The structure and extreme workload of a one-year MBA at Ivey — especially when combined with professional and family lives — demands a very focused prioritization approach. The academic, social, and professional activities are so plentiful that it is not feasible to participate in everything. I also had to allocate time to talk to my wife, who was based in India. I was only able to manage all this because I learned to say “no” very early in the program. I planned my day and stuck to the plan no matter what. I was even able to take some time out to volunteer at the local animal shelter every week.
In the Ivey MBA, the core study period helps to build a foundation in strategy, marketing, finance, and other business fundamentals. But outside of that core curriculum, there’s a huge variability in one’s learning because of varied elective courses, one-on-one faculty interactions, peer group learning, and each student’s own motivation. This makes it almost impossible to talk meaningfully about the MBA experience in generic terms. However, I can share two of the biggest transformations Ivey has brought about in me.

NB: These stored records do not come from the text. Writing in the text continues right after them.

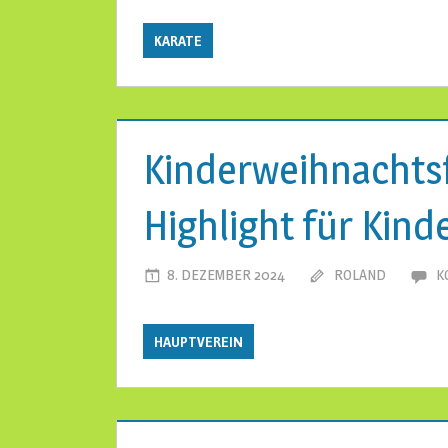
KARATE
Kinderweihnachtsf
Highlight für Kind
8. DEZEMBER 2024
ROLAND
K
HAUPTVEREIN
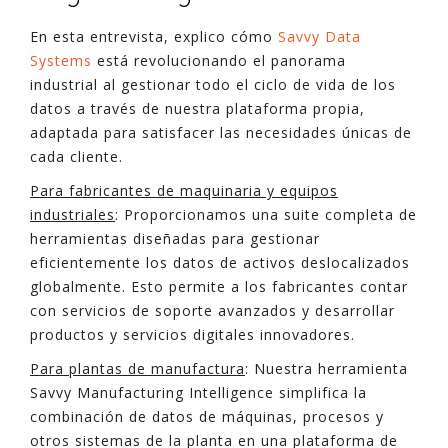
En esta entrevista, explico cómo
Savvy Data
Systems
está revolucionando el panorama
industrial al gestionar todo el ciclo de vida de los
datos a través de nuestra plataforma propia,
adaptada para satisfacer las necesidades únicas de
cada cliente.
Para fabricantes de maquinaria y equipos
industriales
: Proporcionamos una suite completa de
herramientas diseñadas para gestionar
eficientemente los datos de activos deslocalizados
globalmente. Esto permite a los fabricantes contar
con servicios de soporte avanzados y desarrollar
productos y servicios digitales innovadores.
Para plantas de manufactura
: Nuestra herramienta
Savvy Manufacturing Intelligence simplifica la
combinación de datos de máquinas, procesos y
otros sistemas de la planta en una plataforma de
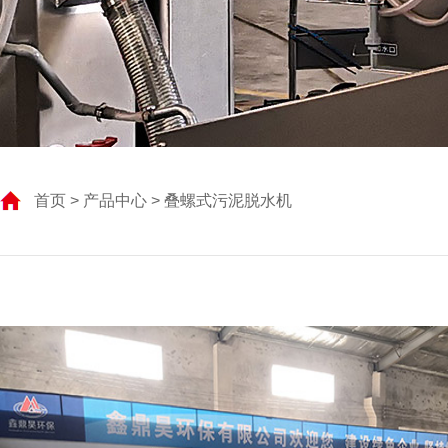
首页
>
产品中心
> 叠螺式污泥脱水机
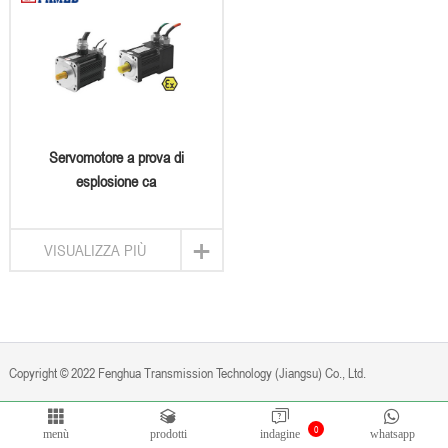
Servomotore a prova di
esplosione ca
+
VISUALIZZA PIÙ
Copyright © 2022 Fenghua Transmission Technology (Jiangsu) Co., Ltd.
0
Politica Privacy
A motore
Bontop
menù
prodotti
indagine
whatsapp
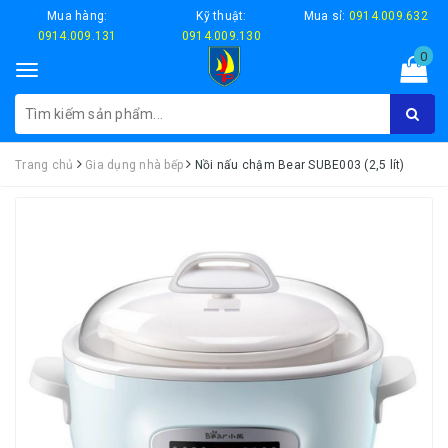
Mua hàng:
Kỹ thuật:
Mua sỉ:
0914.009.632
0914.009.131
0914.009.130
0
Toggle
navigation
Trang chủ
Gia dụng nhà bếp
Nồi nấu chậm Bear SUBE003 (2,5 lít)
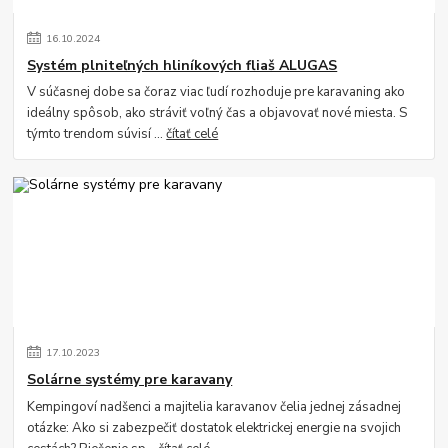
16
.
10
.
2024
Systém plniteľných hliníkových fliaš ALUGAS
V súčasnej dobe sa čoraz viac ľudí rozhoduje pre karavaning ako
ideálny spôsob, ako stráviť voľný čas a objavovať nové miesta. S
týmto trendom súvisí ...
čítať celé
17
.
10
.
2023
Solárne systémy pre karavany
Kempingoví nadšenci a majitelia karavanov čelia jednej zásadnej
otázke: Ako si zabezpečiť dostatok elektrickej energie na svojich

- Ivey helped me to reflect on my Leadership style
I was an entrepreneur and was very opinionated when I joined the MBA. Several times during the team projects I felt that had I worked alone, I would have been much faster. Yet often at the end of the project, I realized that specific inputs provided by others, which I didn’t even think about, led to much better results. Post-MBA, I will seek out diverse opinions and will always be open to various ways of approaching a problem. Now, I sincerely believe that being humble and open to ideas as a leader is the best leadership style one can have.
- Ivey taught me to present my true self — “You do You”

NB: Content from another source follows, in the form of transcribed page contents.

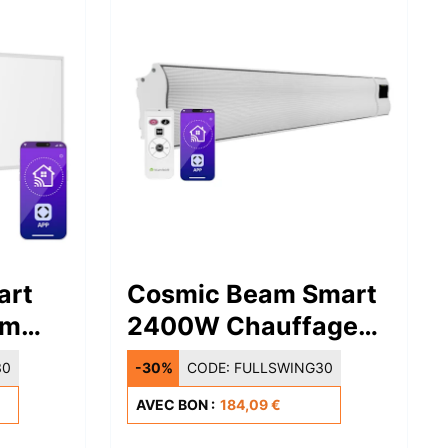
art
Cosmic Beam Smart
cm
2400W Chauffage
nant
Mural Infrarouge
30
-30%
CODE:
FULLSWING30
c
Blanc
AVEC BON :
184,09 €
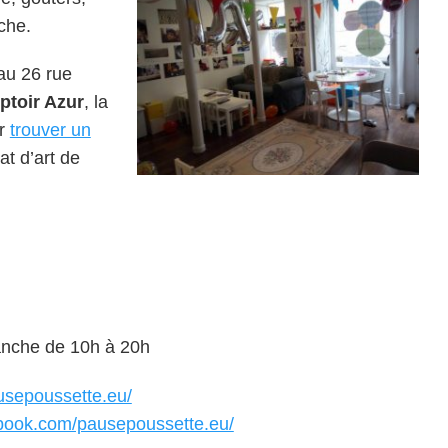
che.
au 26 rue
toir Azur
, la
ur
trouver un
at d’art de
anche de 10h à 20h
usepoussette.eu/
ebook.com/pausepoussette.eu/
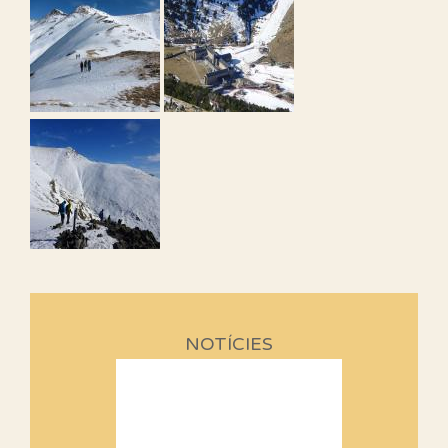
NOTÍCIES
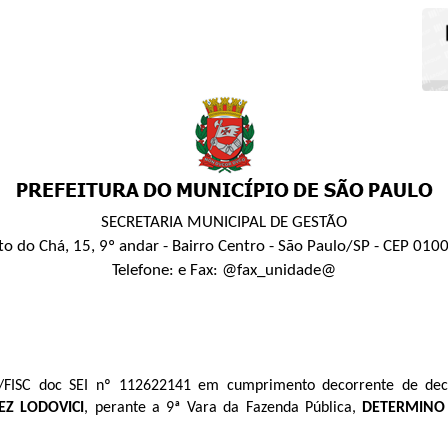
SECRETARIA MUNICIPAL DE GESTÃO
to do Chá, 15, 9º andar - Bairro Centro - São Paulo/SP - CEP 010
Telefone: e Fax: @fax_unidade@
/FISC doc SEI nº
112622141
em cumprimento decorrente de decis
EZ LODOVICI
, perante a 9ª Vara da Fazenda Pública,
DETERMINO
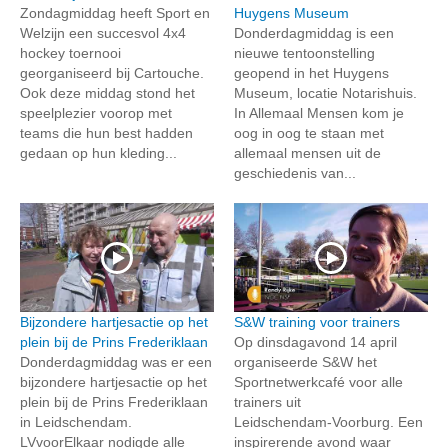
Zondagmiddag heeft Sport en
Huygens Museum
Welzijn een succesvol 4x4
Donderdagmiddag is een
hockey toernooi
nieuwe tentoonstelling
georganiseerd bij Cartouche.
geopend in het Huygens
Ook deze middag stond het
Museum, locatie Notarishuis.
speelplezier voorop met
In Allemaal Mensen kom je
teams die hun best hadden
oog in oog te staan met
gedaan op hun kleding...
allemaal mensen uit de
geschiedenis van...
Bijzondere hartjesactie op het
S&W training voor trainers
plein bij de Prins Frederiklaan
Op dinsdagavond 14 april
Donderdagmiddag was er een
organiseerde S&W het
bijzondere hartjesactie op het
Sportnetwerkcafé voor alle
plein bij de Prins Frederiklaan
trainers uit
in Leidschendam.
Leidschendam‑Voorburg. Een
LVvoorElkaar nodigde alle
inspirerende avond waar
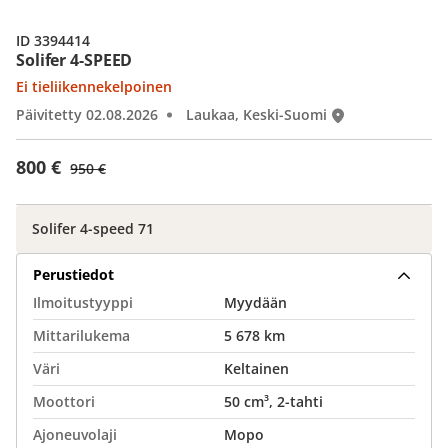
ID 3394414
Solifer 4-SPEED
Ei tieliikennekelpoinen
Päivitetty 02.08.2026
Laukaa, Keski-Suomi
800 €
950 €
Solifer 4-speed 71
Perustiedot
Ilmoitustyyppi
Myydään
Mittarilukema
5 678 km
Väri
Keltainen
Moottori
50 cm³, 2-tahti
Ajoneuvolaji
Mopo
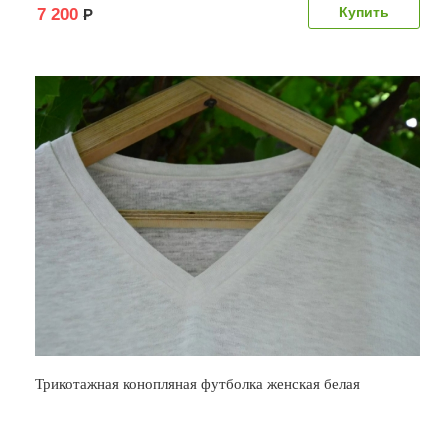
7 200
Р
Трикотажная конопляная футболка женская белая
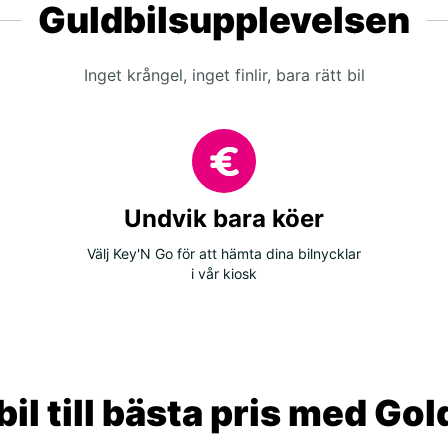
Guldbilsupplevelsen
Inget krångel, inget finlir, bara rätt bil
Undvik bara köer
Välj Key'N Go för att hämta dina bilnycklar
i vår kiosk
il till bästa pris med Go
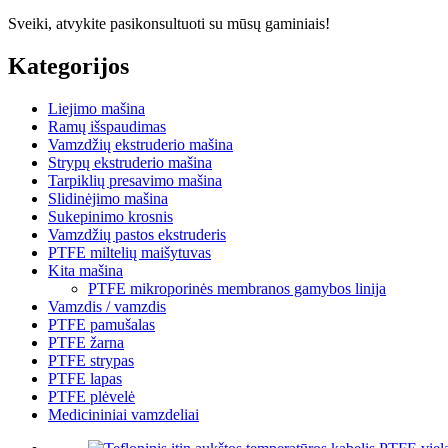
Sveiki, atvykite pasikonsultuoti su mūsų gaminiais!
Kategorijos
Liejimo mašina
Ramų išspaudimas
Vamzdžių ekstruderio mašina
Strypų ekstruderio mašina
Tarpiklių presavimo mašina
Slidinėjimo mašina
Sukepinimo krosnis
Vamzdžių pastos ekstruderis
PTFE miltelių maišytuvas
Kita mašina
PTFE mikroporinės membranos gamybos linija
Vamzdis / vamzdis
PTFE pamušalas
PTFE žarna
PTFE strypas
PTFE lapas
PTFE plėvelė
Medicininiai vamzdeliai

Prior to Ivey, I used to hide my weaknesses and present only my stronger side not only to acquaintances but also to my close friends. There were moments in the program when I exposed my vulnerabilities to my friends at Ivey and vice versa. This was a transformational experience for me as I felt more connected and forged stronger relationships with them. One such moment was when a few of my close friends helped me navigate a personal relationship battle I faced last year. Post MBA, I will not be afraid to show my emotions and who I am. I will be known for who I truly am as a person. Even though I may not be liked by everyone, I will have stronger relationships with the people who will truly matter to me.
I write these reflections not knowing what the medium or long-term impact of the MBA will be. But I know that the Ivey MBA has given me specific skills, expanded my network, and changed my approach to work and life. I feel grateful to my family, and to so many people who have filled me with constant affection and support. I have learned how to be truly happy. Happiness is a choice that only depends on you, and it is certainly not defined by what happens in life — instead it is defined by how we react to what happens in our lives.
Volunteering at London Humane Society.